The tentative beginnings of tenderness in his expression and touch. Or simply lingering pain, numbness, and shock. She wasn't sure which it was for herself, let alone for him.

Lisa wiped her eyes.

"We need to get you to a hospital," she said.

"No," Rippner countered. The "please" remained unspoken. "Let's go home."

Cautiously, he sat up. She could see him shaking. She fetched her coat from the kitchen area, found his in a closet to the right of the apartment's door, where Leon, good, murderous host that he was, must have hung it.

"He called, said we were teamed on a job," Rippner said, watching her. "The company works that way sometime. Safer to have us share information face-to-face. More secure than telephone or e-mail."

Lisa came back to the sofa, the plastic on the floor crinkling under the soles of her boots. The same sound she'd heard over the phone, when Leon went to kick Rippner. He made no complaint as she helped him up, and that's how she knew how weak he was: he hadn't the strength to waste on sarcasm. Rippner shrugged slowly, painfully, into his coat. She wondered how badly, in addition to the poison, Leon had hurt him.

"Told me he had the job files loaded up, offline, on his laptop," Rippner said. "Took my coat while I went to have a look." He moved unsteadily, speaking, toward the kitchen area. Lisa went with him. She had no choice, really: he was supporting her as much as she was supporting him.
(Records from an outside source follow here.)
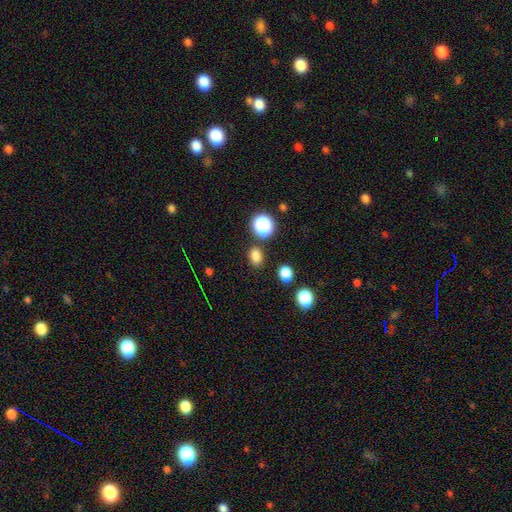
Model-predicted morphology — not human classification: A smooth galaxy with no disk features (79%) that is in between round and cigar-shaped (58%). Merging: none (83%).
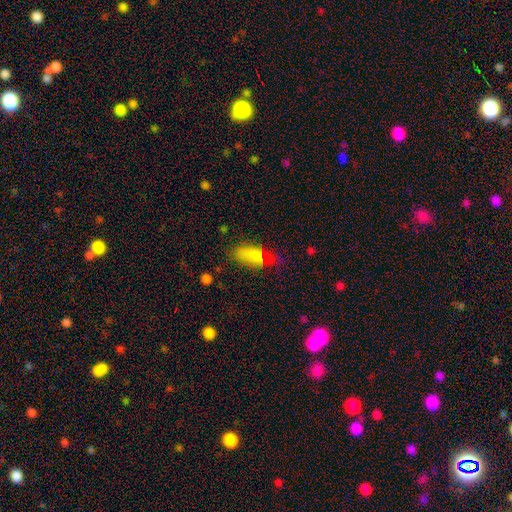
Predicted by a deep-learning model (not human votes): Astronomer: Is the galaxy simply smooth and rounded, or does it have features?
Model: smooth — 76%.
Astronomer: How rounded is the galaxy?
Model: in between — 86%.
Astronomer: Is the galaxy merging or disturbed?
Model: none — 39% (runner-up: minor disturbance, 30%).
He went to the sink. He had in his free hand the knife that she had used to slit his sleeves.

How--?

Even in his weakness, he'd picked it up that smoothly, that invisibly. She hadn't seen him do it. Rippner turned on the tap at the kitchen sink and carefully washed the blood from the blade. He washed his hands, too. Red dish towels hanging on a steel bar to the side. Rippner took a towel, dried the blade of his knife, and reached across himself, under his suit jacket. A slender scabbard, in line with the jacket's side seam, zipped or velcroed into the suit's lining. The opening faced downward; Rippner carefully slid the blade up into it, secured the handle with a strap and snap. A weapon that a cursory side-pat under his jacket wouldn't reveal. While he washed, dried, concealed, he spoke softly:

"He offered me a cup of coffee. I said no, thanks. Professional mistrust. He was a chemistry freak, Lise. No secret there. I knew; he knew I knew. Wouldn't drink anything he gave me if I'd come straight out of the Kalahari. 'That's okay, Jack,' he said. By then I was waking up his laptop, cueing up the job files. Thought I was. There was nothing open on the screen. Right when I realized what he'd done, he said it for me: 'The poison is on the keyboard.'"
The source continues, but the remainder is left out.